I actually studied management in college, and I worked at a hospital for a little while. I was planning on getting a degree in nursing after graduating, then slowly working my way up through nursing management. But then I was approached by a friend who worked in HR – her company had an opportunity she thought I would be really interested in. I decided to interview for the HR support role, got the offer, took that on, and now I’ve been in HR for almost eight years, so I obviously enjoy it! It’s definitely challenging at times, and it’s always changing, so I’m always learning something new.

What do you and the HR department do to support the success of women here at GreyCastle Security?

Right now, that’s a tricky question. The week after I took on HR, we went into a global pandemic, so a lot of resources and focus have been directed at those efforts. We’re always here for any employees if they need to bounce an idea off me, or they’re thinking about joining an organization, and they want to make sure it’s okay with GreyCastle. Christina D’Antonio is always willing to talk to school districts and college classes about how young women can get involved in the IT industry and cybersecurity industry, and we fully support that. We always try to bring managers and employees from a variety of backgrounds to career fairs, so we can showcase cybersecurity to all incoming students. We like to have the employees involved in what the company’s involved in.

What advice do you have for young women seeking jobs in the IT industry or in leadership roles?

One thing I would suggest is finding a mentor or advisor within your field – I have my own mentor and advisor – or joining a group or organization, like Women in Cybersecurity or something like that. I also suggest being a mentor: sharing your knowledge and experiences with the next up-and-coming cybersecurity professional, particularly young women in college or just entering the field. It’s nice to share not only your successes but also your failures, so they can learn from them, too.

What advice do you wish you had gotten when you first started your career?

When I started my second job in HR, the director of HR told me it was going to take me three years to learn my job. I wish every manager and that mentality. I wish every manager understood that even if you have ten years of experience, starting a new job at a new organization will take a while. It will take time to get up to speed on how the company does things and to get to know your team members. I thought that was really useful advice – it’s definitely true. I’m eight years in to human resources and three years in at GreyCastle Security, and I’m still learning new things every day – new situations still come up. It’s important to realize you’ll be a rock star eventually, but not in the first three months; it takes time to get there.

You mentioned finding a mentor as a key to success. What’s a good way to start those relationships?

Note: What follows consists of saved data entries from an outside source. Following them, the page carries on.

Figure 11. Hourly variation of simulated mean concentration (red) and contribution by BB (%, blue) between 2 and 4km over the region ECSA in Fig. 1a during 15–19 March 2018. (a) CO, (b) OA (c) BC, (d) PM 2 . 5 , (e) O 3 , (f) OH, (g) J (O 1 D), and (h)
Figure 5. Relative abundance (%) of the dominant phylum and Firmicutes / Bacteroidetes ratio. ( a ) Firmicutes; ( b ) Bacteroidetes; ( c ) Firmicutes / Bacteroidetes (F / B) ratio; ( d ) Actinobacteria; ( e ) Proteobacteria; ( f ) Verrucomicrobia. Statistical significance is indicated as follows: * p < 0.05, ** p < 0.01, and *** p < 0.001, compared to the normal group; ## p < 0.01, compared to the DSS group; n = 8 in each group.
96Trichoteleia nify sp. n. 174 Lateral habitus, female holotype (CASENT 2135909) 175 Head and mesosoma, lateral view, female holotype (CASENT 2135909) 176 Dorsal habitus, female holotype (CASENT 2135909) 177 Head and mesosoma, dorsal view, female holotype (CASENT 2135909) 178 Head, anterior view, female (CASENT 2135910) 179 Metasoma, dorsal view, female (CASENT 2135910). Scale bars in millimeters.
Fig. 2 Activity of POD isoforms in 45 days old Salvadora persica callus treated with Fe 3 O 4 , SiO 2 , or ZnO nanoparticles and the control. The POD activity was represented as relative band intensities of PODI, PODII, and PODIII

Joining groups is a great way to find a mentor, or going to any workshop that you can. I’m attending a workshop tomorrow, as it gives you time to socialize and get to meet new people within your field, including women in leadership positions. It’s a great way to connect and find somebody who might share common goals or career aspirations.

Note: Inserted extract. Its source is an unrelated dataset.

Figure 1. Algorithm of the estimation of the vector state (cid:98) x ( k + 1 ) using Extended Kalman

Have you faced any particular challenges as a woman in leadership at an IT company?

Obviously, there haven’t been any particular problems at GreyCastle Security, and this is my first role at an IT company. In general, I think being heard can be very challenging. I’m a quiet person, so sometimes I can get talked over. I’m always making an effort to ensure that my voice is being heard, and I’m trying to do it in a way that doesn’t seem “feisty” or “snippy.”

Finally, what are you most proud of from your time here at GreyCastle Security? What did you do that made you really happy here?

Honestly, I am most proud of how much I have grown professionally and how I’ve been a part of the company’s growth. GreyCastle Security took a chance on hiring me, and here I am three years later, working alongside such awesome people. I’m also proud of how much my colleagues have grown over the past three years. We’ve worked really collaboratively during my tenure here, and I’m excited to continue to do so.